Published 13 Aug 2024 in cs.CL, cs.AI, and cs.LG
Using Advanced LLMs to Enhance Smaller LLMs: An Interpretable Knowledge Distillation Approach

Abstract: Advanced LLMs like GPT-4 or LlaMa 3 provide superior performance in complex human-like interactions. But they are costly, or too large for edge devices such as smartphones and harder to self-host, leading to security and privacy concerns. This paper introduces a novel interpretable knowledge distillation approach to enhance the performance of smaller, more economical LLMs that firms can self-host. We study this problem in the context of building a customer service agent aimed at achieving high customer satisfaction through goal-oriented dialogues. Unlike traditional knowledge distillation, where the "student" model learns directly from the "teacher" model's responses via fine-tuning, our interpretable "strategy" teaching approach involves the teacher providing strategies to improve the student's performance in various scenarios. This method alternates between a "scenario generation" step and a "strategies for improvement" step, creating a customized library of scenarios and optimized strategies for automated prompting. The method requires only black-box access to both student and teacher models; hence it can be used without manipulating model parameters. In our customer service application, the method improves performance, and the learned strategies are transferable to other LLMs and scenarios beyond the training set. The method's interpretabilty helps safeguard against potential harms through human audit.

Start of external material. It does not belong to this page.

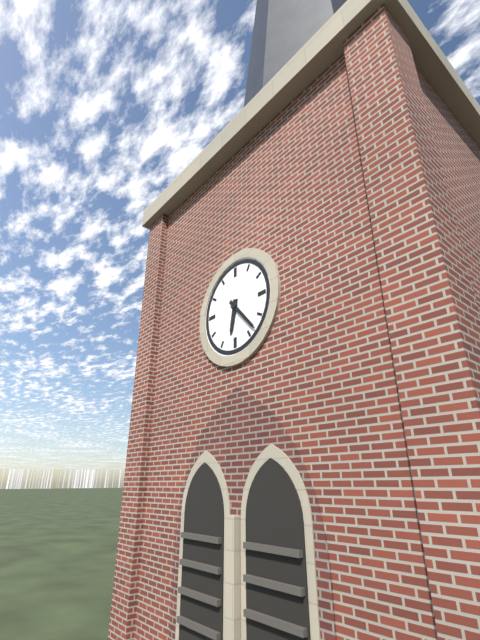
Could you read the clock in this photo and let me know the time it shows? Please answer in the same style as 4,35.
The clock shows 6,23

Interpretable Knowledge Distillation for Enhancing Smaller LLMs

Introduction

The paper "Using Advanced LLMs to Enhance Smaller LLMs: An Interpretable Knowledge Distillation Approach" by Tong Wang, K. Sudhir, and Dat Hong presents a novel knowledge distillation technique aimed at enhancing the performance of smaller, more economical LLMs by leveraging the knowledge of more advanced LLMs such as GPT-4 or LlaMa 3. This research is motivated by the cost, computational, and privacy limitations associated with deploying large LLMs, making smaller models an attractive option for businesses, particularly in customer service applications.

Methodology

The proposed approach centers on an interpretable strategy teaching mechanism, divergent from traditional knowledge distillation methods that typically rely on fine-tuning the student model directly based on the teacher model's outputs. Instead, this method involves generating a library of scenarios along with corresponding strategies. The library functions as an external knowledge base that the student LLM can query during deployment, thus enhancing the interpretability and safety of the distilled knowledge.

Scenario Generation

The process involves two LLMs interacting within a simulated environment: the teacher LLM and a customer LLM (simulated using GPT-4). The scenario generation phase alternates between using the teacher and student models to interact with the customer LLM. This alternating process aims to mitigate distribution shift, a common issue where student models fail to perform as expected in real-world settings because their training data was generated exclusively by the teacher model.

Strategy Teaching

The strategy teaching method involves an iterative refinement process where the teacher provides the student with specific, context-dependent strategies for handling various scenarios. Each iteration includes evaluating the student's performance and updating the strategies based on discrepancies between the student’s and teacher's responses. This iterative process continues until no further improvements are observed or a maximum number of iterations is reached.

Evaluation and Results

The effectiveness of the proposed method is validated using four different student models: LlaMa-2 7B, LlaMa-2 13B, LlaMa-2 70B, and GPT-3.5. Performance is evaluated in a customer service context, specifically in handling goal-oriented dialogue tasks aimed at achieving high customer satisfaction.

Main Findings

  1. Effectiveness of Strategy Teaching: The strategy teaching approach consistently outperforms traditional fine-tuning methods. Fine-tuning focuses on lexical similarities and parameter adjustments, while strategy teaching imparts a deeper understanding of how to handle varying scenarios at a strategic level.
  2. Scenario-Specific Strategies: Customized, context-specific strategies were shown to be more effective than global guidelines, which lack the adaptability needed for different scenarios.
  3. Distribution Shift: Allowing the student to participate in scenario generation significantly reduces distribution shift, enhancing the relevance and applicability of the strategies during deployment.
  4. Model and Context Transferability: The strategy library exhibits a degree of transferability across different student LLMs and customer service contexts, indicating the robustness and broad applicability of the distilled strategies. Larger LLMs like GPT-3.5 benefit more from this approach due to their superior capability in extrapolating and adapting strategies.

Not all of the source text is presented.